Field monitoring data sources include warranty claims and repair records for safety-related components, customer complaints and incident reports related to safety functions, data from vehicle diagnostic systems (such as DTCs collected during service visits), data from connected vehicle telematics (for vehicles with connectivity capabilities), information from regulatory agencies (such as NHTSA complaints and recall databases), and data from industry safety databases and information-sharing networks.

The organization must define a field monitoring process that specifies what data is collected, how it is collected, how it is analyzed for safety relevance, what thresholds or criteria trigger an investigation, and how the investigation results feed back into corrective action decisions. If field monitoring reveals a potential violation of a safety goal, the organization must initiate an investigation and, if necessary, implement corrective measures – which may range from a service campaign (proactive repair or update) to a formal safety recall.

Field monitoring is not a passive activity – it requires active, systematic analysis by personnel with both domain expertise and functional safety knowledge. A cluster of seemingly unrelated warranty claims for a specific component may, upon analysis, reveal a systematic safety issue that requires urgent corrective action.

10. Over-the-Air (OTA) Software Updates and Functional Safety

With the rise of software-defined vehicles, over-the-air (OTA) software updates have become an increasingly important topic for functional safety. While the current 2018 edition of ISO 26262 does not extensively address OTA, the implications are clear: any software update that modifies safety-related software must be treated as a post-SOP modification and must go through the appropriate change management and safety impact analysis process.

Key considerations for OTA updates to safety-critical software include ensuring that the OTA update process itself cannot introduce safety hazards (such as an interrupted update leaving the ECU in an inconsistent state), verifying that the updated software has been developed, tested, and verified according to the same ISO 26262 Part 6 requirements as the original software, implementing rollback mechanisms that can restore the previous safe software version if the update fails, verifying the integrity and authenticity of the update package (preventing malicious or corrupted software from being installed), and managing the vehicle state during the update (ensuring that safety-critical functions are not disrupted during the update process).

OTA updates for safety-critical systems are expected to receive significant attention in the upcoming third edition of ISO 26262, as well as in the related cybersecurity standard ISO/SAE 21434 and the UNECE WP.29 regulations on software updates (UN R156).

11. Service and Repair Phase – Safety in the Workshop

The service phase covers all maintenance, repair, and modification activities performed on the vehicle during its operational life – whether at authorized dealer workshops, independent repair facilities, or even by the vehicle owner.

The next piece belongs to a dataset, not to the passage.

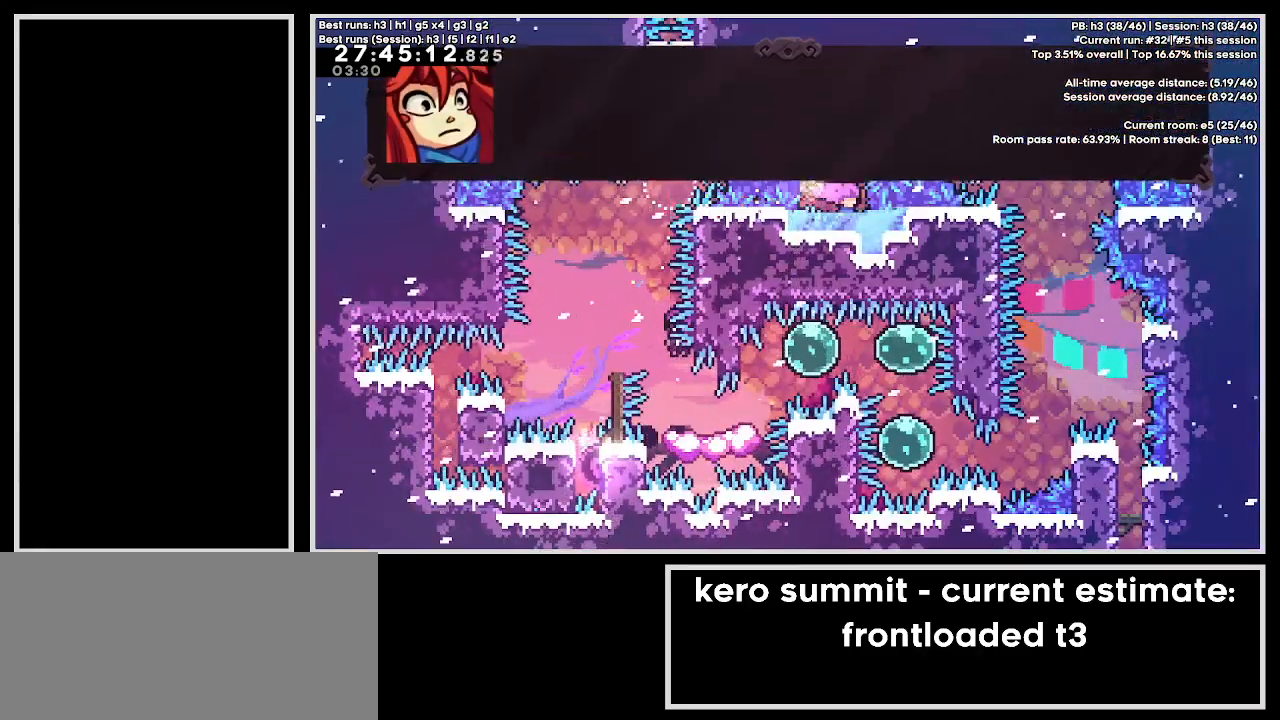
{"keys": ["demo", "up"], "events": [[367, "demo", "down"]]}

Part 7 requires that the organization provide adequate service information to enable safe and correct service of the safety-related systems. This information must include service and repair procedures for safety-related components, diagnostic procedures for identifying safety-related faults, instructions for replacement of safety-related components (including calibration procedures, software re-programming requirements, and post-repair verification tests), identification of safety-related components that require specific handling, disposal, or recycling procedures, and warnings about the consequences of incorrect repair or unauthorized modifications to safety-related systems.

12. Service Requirements for Safety-Critical Systems

Service activities on safety-critical systems require particular care to ensure that functional safety is maintained or restored after the service intervention. Key requirements include using only approved replacement parts that meet the same safety specifications as the original parts, following the prescribed repair procedures exactly – including any post-repair calibration, configuration, or verification steps, re-programming the ECU software correctly when software updates or recalibration are part of the repair procedure, verifying the correct operation of the repaired system through post-repair functional testing (including verifying that safety mechanisms are operational and that no new diagnostic trouble codes are present), and documenting the repair activity for traceability.

The challenge of ensuring correct service is compounded by the diversity of service environments – from well-equipped OEM dealer workshops with specialized diagnostic equipment and trained technicians to independent repair shops that may lack specific training or tools. The service information provided by the organization must be clear and comprehensive enough to enable correct repair in all these contexts.

13. Replacement Parts and Component Substitution

When a safety-related component is replaced during service, the replacement part must meet the same safety requirements as the original. This means using the same part number from the same approved supplier (or an approved equivalent), ensuring that the replacement part has the correct hardware revision and, where applicable, the correct software version, verifying that any safety-related calibration or configuration data is correctly applied to the replacement part, and performing the required post-installation verification.

Component substitution — replacing a safety-related component with an alternative part that is different from the original — is a particularly sensitive area. Any substitution that changes the hardware characteristics (failure rates, failure modes, performance parameters) can affect the hardware architectural metrics (SPFM, LFM, PMHF) and potentially invalidate the safety analysis. Component substitutions must be managed through a formal change management process with a safety impact analysis before they are approved for field use.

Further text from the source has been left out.